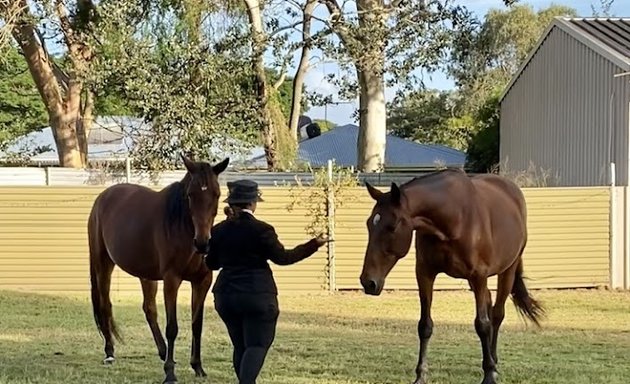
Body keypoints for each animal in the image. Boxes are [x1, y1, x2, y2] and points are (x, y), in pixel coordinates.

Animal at [87, 154, 228, 384]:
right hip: (103, 264)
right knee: (105, 304)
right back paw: (110, 352)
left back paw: (162, 352)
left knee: (149, 309)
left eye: (216, 194)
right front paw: (170, 373)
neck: (181, 228)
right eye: (190, 195)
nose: (202, 243)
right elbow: (172, 327)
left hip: (146, 274)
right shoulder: (171, 280)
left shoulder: (202, 281)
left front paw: (198, 367)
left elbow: (196, 325)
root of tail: (103, 197)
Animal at [360, 170, 548, 384]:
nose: (368, 282)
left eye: (391, 227)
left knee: (497, 314)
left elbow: (482, 324)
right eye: (369, 224)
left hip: (507, 271)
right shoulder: (425, 273)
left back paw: (493, 364)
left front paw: (489, 375)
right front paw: (421, 375)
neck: (454, 217)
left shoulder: (479, 276)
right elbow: (425, 325)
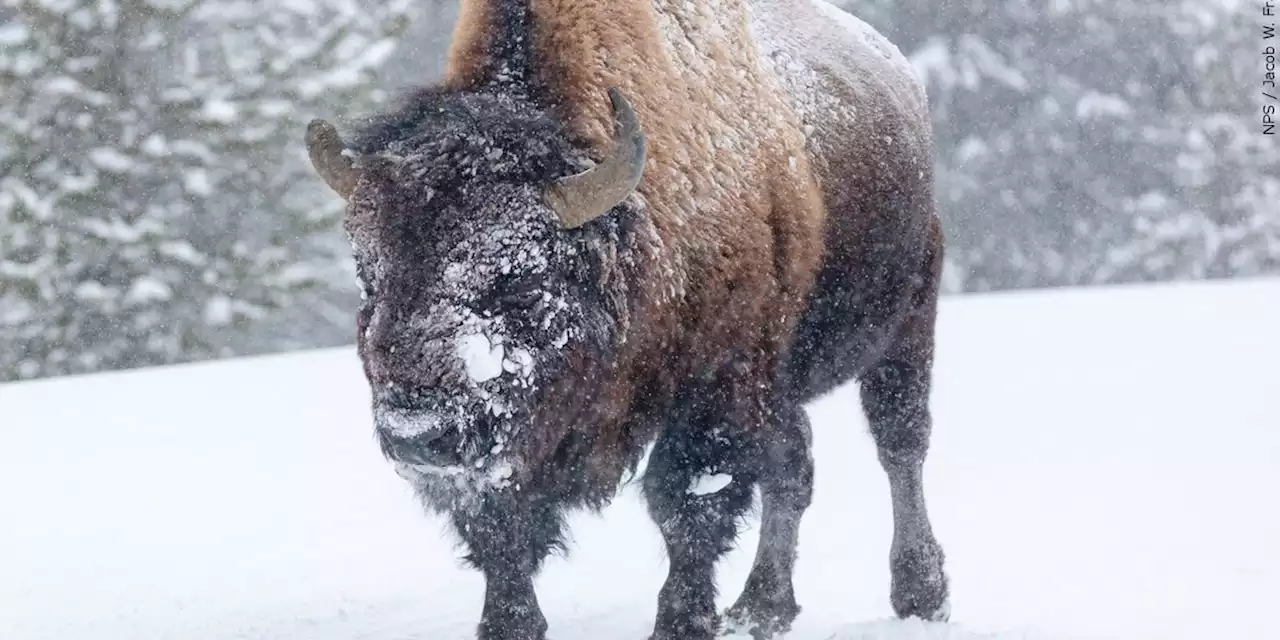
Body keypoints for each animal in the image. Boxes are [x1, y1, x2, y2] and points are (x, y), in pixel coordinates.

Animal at [307, 1, 952, 640]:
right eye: (368, 277)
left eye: (522, 284)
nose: (415, 435)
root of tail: (896, 69)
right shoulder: (505, 445)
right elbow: (501, 530)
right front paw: (508, 624)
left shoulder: (715, 389)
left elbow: (688, 506)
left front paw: (682, 622)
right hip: (784, 383)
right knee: (793, 469)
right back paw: (762, 608)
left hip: (908, 323)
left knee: (900, 443)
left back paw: (921, 593)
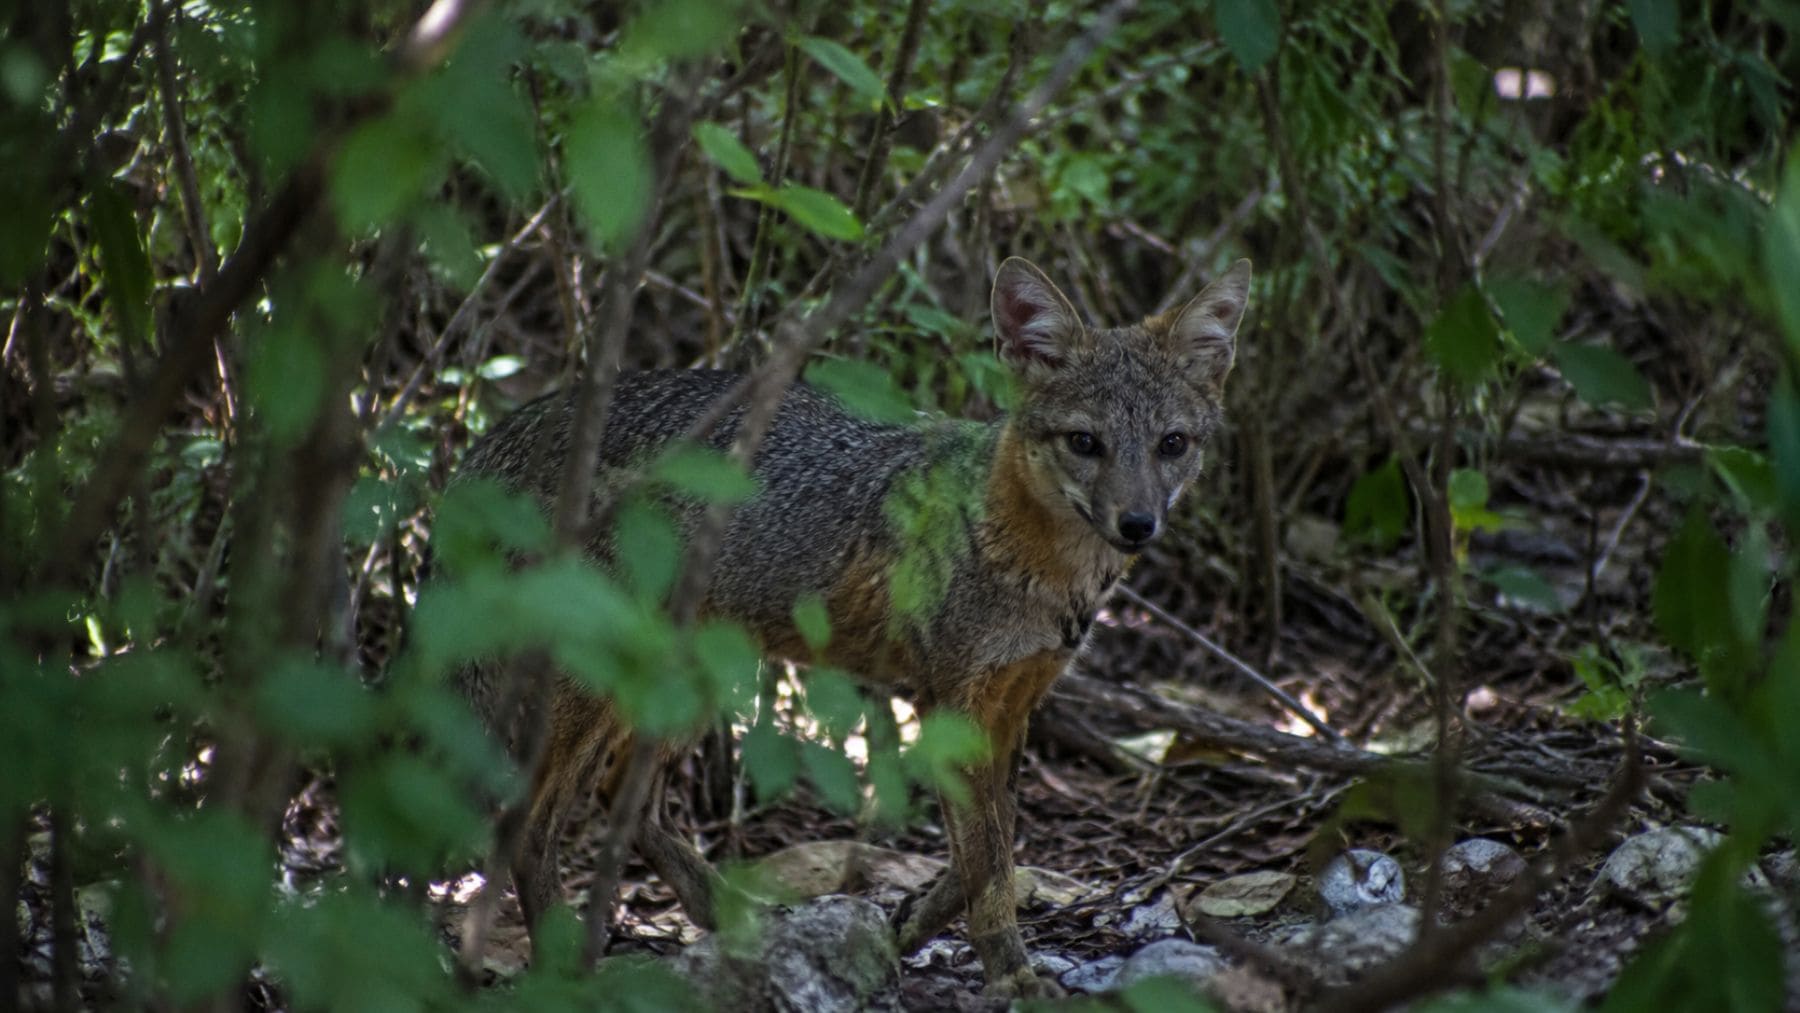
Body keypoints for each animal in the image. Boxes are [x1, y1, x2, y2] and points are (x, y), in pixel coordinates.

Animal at [451, 255, 1252, 997]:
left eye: (1172, 444)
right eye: (1085, 443)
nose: (1137, 524)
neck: (1036, 566)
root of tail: (504, 429)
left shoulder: (1012, 706)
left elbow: (988, 850)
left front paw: (912, 924)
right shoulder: (952, 701)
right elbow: (988, 859)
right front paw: (1010, 970)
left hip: (695, 676)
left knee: (625, 801)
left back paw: (734, 923)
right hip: (605, 688)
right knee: (529, 825)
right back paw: (568, 967)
· · ·
* **What is being asked**: Write out, exactly and with no pictures, the lines of the data from the first through the line containing "right elbow: (172, 327)".

* **Response**:
Body keypoints for each animal in the image. Boxes are [x1, y1, x2, y2] and points are (x, y), in pixel coordinates.

Animal at [87, 154, 228, 384]:
right hip: (103, 264)
right knee: (105, 304)
right back paw: (110, 352)
left back paw: (162, 352)
left knee: (149, 309)
left eye: (216, 194)
right front paw: (170, 373)
neck: (181, 228)
right eye: (190, 195)
nose: (202, 243)
right elbow: (172, 327)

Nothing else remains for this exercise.